'Black Spartacus' review or 'Follow the leader.'

'Black Spartacus', Anthony Maddalena 
Courtyard Theatre, 20th August 2015
Written for Time Out 

The Black Spartacus of the title is Toussaint L’Ouverture, also known as the Black Napoleon. As you might’ve guessed, he was quite the leader. At the end of the 18th century, L’Ouverture led a slave revolt and helped transform the West Indian island of Saint Domingue into the world’s first black republic – Haiti. It is one heck of a story, which – unfortunately – is only released in confusing little bursts in Anthony Maddalena’s well-researched but raggedy play. 

‘Black Spartacus’ started out as a radio play and this genesis tells in Joseph Charles’s static and wordy production.
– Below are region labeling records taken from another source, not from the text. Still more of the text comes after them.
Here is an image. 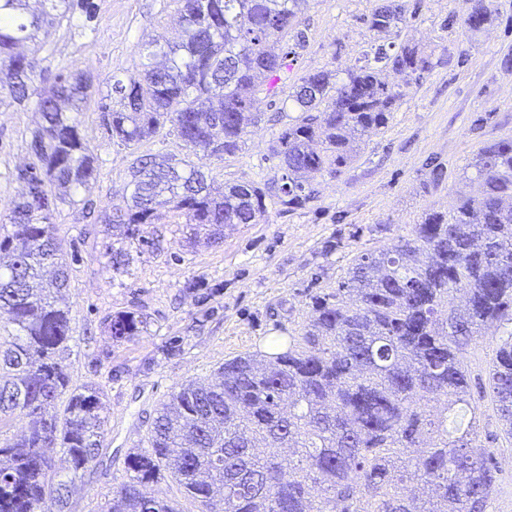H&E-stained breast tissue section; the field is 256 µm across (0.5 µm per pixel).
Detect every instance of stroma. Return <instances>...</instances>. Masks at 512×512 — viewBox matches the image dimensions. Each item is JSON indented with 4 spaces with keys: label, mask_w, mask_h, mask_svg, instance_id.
Listing matches in <instances>:
<instances>
[{
    "label": "stroma",
    "mask_w": 512,
    "mask_h": 512,
    "mask_svg": "<svg viewBox=\"0 0 512 512\" xmlns=\"http://www.w3.org/2000/svg\"><path fill=\"white\" fill-rule=\"evenodd\" d=\"M93 32L62 23L29 46L35 73L60 68L89 70L95 82L139 73L142 45L162 35L178 40L176 0H95ZM419 10L399 39L432 52L434 69L408 83L384 72L405 95L388 125L360 144L354 160L336 177L312 175L314 197L305 207L269 203L258 224L225 227L217 244L192 242L185 218L165 208L154 223L126 238L101 220L130 194L137 158L164 154L173 162L193 160L192 148L171 126L128 147L112 140L96 103L82 115L81 134L95 169L72 202L54 217L67 263L62 300L69 310L70 340L65 362L72 385L89 384L103 394L108 420L97 459L72 474L67 456L56 453L53 472L72 481L67 512H107L112 492L128 483L127 459L145 447L158 404L175 386L215 374L225 360L266 351L279 339L302 332L315 296L334 292L353 259L391 247L410 235L426 209L452 211L461 195L481 187L464 170L487 142L512 140V0H492L497 22L478 34L463 20L469 0H418ZM375 0H307L300 17L305 38L287 63V84L316 69H345L367 50L371 34L362 23ZM261 115L232 155L202 162L217 186L279 180L269 156L273 137L288 121L281 95L261 91ZM39 117L33 105L0 106V217L25 191L14 174L33 162L32 133ZM127 253L123 272L109 264L110 248ZM134 311L146 327L140 335L113 339L107 320ZM512 325L483 330L466 353L475 374H486L493 351Z\"/></svg>",
    "instance_id": "1"
}]
</instances>
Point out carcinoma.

There are heaps of battles in this story – Toussaint and his troops overthrew their French masters and beat off the British – but we barely see a jab or a scratch. Most of the gory stuff happens off stage and all we’re left with are bloody T-shirts and endless chatter.  
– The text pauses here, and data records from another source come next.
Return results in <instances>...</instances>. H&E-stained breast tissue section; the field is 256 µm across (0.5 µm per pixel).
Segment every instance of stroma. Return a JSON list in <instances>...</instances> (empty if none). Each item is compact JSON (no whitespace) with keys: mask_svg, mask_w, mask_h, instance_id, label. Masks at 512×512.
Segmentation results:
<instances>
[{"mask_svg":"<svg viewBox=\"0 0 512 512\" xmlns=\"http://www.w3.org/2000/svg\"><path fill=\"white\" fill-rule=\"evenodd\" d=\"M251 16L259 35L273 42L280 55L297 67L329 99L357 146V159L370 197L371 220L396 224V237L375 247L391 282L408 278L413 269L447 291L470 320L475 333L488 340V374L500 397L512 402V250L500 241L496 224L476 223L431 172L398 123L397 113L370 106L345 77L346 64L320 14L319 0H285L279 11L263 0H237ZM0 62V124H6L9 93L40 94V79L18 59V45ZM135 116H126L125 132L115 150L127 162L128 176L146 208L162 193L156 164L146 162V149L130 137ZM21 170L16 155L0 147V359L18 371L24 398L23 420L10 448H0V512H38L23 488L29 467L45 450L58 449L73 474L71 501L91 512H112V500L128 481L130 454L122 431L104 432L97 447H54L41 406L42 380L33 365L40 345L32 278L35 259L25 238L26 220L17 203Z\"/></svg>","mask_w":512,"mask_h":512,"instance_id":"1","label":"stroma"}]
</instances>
Jim Findley makes for a charming and twinkly Toussaint, although he’s perhaps a tad too gentle. Ben Onwukwe, as Toussaint’s second-in-command, is robust but his delivery is a little one-note. That goes for a lot of the actors, who shout through great sections of the script – even the gentle stuff. The pressure points of Charles’s production are all over the place and every scene feels very important yet, weirdly, strangely irrelevant, too.   

There are some great voodoo ceremonies, which are underpinned by ferocious drumming from musician Zozo. Suddenly – finally – the stage fills with lively and rebellious spirits, determined to make themselves known.